WEBHOOK_SECRET is the secret you set (or will set) in GitHub App → Settings → Webhook → Secret. APP_ID and APP_PRIVATE_KEY are the same values stored as secrets in the Hall repo. The relay generates 1-hour installation tokens and refreshes them automatically (5 min before expiry).


3. Deploy

# From repo root — checks for missing secrets before deploying
bash deploy/relay/deploy.sh

Or manually from deploy/relay/:

fly deploy

Note the URL printed at the end: https://hall-relay.fly.dev.


4. Configure the GitHub App webhook

Go to GitHub → Developer settings → GitHub Apps → hall-of-automata → Edit:

Field Value
Webhook URL https://hall-relay.fly.dev/webhook
Webhook secret a strong random secret (save this — you'll need it for step 2 above)
Events Issues + Issue comments
Active

The App already has the right installation scope — no org webhook needed.

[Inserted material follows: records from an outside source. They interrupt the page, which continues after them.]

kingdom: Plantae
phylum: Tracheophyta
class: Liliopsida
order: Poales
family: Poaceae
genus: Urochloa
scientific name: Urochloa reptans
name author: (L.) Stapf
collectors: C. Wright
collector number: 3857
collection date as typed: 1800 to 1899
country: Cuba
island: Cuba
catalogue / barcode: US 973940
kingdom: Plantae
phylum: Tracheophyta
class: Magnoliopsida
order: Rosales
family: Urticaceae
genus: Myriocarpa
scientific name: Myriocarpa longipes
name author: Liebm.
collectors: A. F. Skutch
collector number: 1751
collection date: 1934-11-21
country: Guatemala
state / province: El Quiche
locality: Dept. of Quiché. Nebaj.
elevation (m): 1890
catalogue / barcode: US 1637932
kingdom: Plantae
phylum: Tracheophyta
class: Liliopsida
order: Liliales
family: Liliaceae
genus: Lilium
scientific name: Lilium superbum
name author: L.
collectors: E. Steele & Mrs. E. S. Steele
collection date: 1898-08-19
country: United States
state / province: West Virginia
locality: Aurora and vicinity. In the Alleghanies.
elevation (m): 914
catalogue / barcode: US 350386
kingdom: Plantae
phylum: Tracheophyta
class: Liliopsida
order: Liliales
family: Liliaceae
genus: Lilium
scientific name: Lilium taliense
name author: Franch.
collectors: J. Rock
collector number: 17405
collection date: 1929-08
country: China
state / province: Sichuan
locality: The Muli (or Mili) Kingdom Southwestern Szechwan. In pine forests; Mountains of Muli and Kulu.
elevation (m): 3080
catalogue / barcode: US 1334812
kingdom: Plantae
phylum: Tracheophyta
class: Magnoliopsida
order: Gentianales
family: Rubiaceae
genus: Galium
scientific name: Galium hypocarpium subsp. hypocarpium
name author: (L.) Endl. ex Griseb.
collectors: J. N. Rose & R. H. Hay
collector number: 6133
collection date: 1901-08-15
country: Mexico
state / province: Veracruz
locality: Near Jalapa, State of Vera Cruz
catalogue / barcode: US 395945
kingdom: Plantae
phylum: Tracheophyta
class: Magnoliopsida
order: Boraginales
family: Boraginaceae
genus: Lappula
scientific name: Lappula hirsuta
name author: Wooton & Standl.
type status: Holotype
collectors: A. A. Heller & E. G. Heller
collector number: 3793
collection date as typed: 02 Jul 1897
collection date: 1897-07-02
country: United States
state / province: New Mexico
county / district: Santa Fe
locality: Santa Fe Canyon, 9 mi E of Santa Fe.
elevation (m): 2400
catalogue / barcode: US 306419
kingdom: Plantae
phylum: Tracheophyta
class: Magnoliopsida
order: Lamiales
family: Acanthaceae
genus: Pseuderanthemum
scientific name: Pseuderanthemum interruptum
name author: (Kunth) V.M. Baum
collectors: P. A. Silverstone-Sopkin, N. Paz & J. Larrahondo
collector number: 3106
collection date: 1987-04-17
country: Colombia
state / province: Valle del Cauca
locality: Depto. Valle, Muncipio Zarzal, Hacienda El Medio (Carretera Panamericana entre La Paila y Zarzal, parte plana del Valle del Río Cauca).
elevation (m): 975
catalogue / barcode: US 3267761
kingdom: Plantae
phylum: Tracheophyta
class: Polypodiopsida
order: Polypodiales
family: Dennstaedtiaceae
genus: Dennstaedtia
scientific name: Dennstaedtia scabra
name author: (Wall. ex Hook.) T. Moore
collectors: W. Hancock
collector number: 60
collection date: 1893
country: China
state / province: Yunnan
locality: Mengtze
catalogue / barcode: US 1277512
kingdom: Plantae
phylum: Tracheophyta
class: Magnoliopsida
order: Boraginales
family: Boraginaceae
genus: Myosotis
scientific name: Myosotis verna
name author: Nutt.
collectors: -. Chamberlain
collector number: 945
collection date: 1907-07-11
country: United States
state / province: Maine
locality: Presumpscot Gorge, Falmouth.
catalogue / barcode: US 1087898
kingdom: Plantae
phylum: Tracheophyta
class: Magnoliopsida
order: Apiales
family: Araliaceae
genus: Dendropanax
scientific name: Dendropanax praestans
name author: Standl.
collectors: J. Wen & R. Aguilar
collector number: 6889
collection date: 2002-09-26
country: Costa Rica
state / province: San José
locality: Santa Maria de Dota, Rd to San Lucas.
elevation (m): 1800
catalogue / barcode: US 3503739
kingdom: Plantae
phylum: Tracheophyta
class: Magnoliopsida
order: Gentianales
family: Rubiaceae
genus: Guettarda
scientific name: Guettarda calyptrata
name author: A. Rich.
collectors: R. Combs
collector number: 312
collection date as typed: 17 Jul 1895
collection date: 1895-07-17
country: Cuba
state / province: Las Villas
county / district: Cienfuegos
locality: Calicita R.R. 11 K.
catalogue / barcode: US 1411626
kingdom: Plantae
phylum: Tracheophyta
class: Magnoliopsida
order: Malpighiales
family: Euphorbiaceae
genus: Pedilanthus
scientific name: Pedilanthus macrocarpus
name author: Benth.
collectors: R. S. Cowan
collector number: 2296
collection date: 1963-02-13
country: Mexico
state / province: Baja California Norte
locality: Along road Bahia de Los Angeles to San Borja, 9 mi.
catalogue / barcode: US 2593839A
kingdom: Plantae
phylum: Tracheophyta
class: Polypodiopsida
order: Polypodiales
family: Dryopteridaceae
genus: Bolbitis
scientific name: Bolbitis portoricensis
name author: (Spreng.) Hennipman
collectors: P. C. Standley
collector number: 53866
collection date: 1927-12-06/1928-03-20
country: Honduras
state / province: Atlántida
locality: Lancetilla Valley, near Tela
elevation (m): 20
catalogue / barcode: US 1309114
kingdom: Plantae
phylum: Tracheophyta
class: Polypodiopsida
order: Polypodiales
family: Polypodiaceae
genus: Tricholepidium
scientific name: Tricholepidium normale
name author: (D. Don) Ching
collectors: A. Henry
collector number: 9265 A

To generate a webhook secret if you don't have one:

openssl rand -hex 32

5. Ensure the GitHub App is installed on target organization

The Hall App needs permission to push branches and open PRs in each target repo. Go to:

https://github.com/apps/hall-of-automata → Configure → Repository access

Add each repo, or select All repositories for org-wide access. Repos without the app installed will not receive webhook events.


Cross-repo flow after setup

User opens issue in other-repo
  → applies hall:dispatch-automaton (or uses the issue template)
  → App webhook fires (because app is installed on other-repo)
  → relay validates signature, generates App token, extracts repo + issue
  → workflow_dispatch → [Hall] Invoke Agent
  → Old Major reads issue, picks specialist, applies hall:<agent>
  → specialist dispatched with repo-owner=other-repo, repo-name=other-repo
  → agent pushes branch + opens PR in other-repo

Monitoring

# Live logs
fly logs --app hall-relay

# App status
fly status --app hall-relay

Failed dispatches are logged with status code and response body. The relay is stateless — a redeploy restores full operation.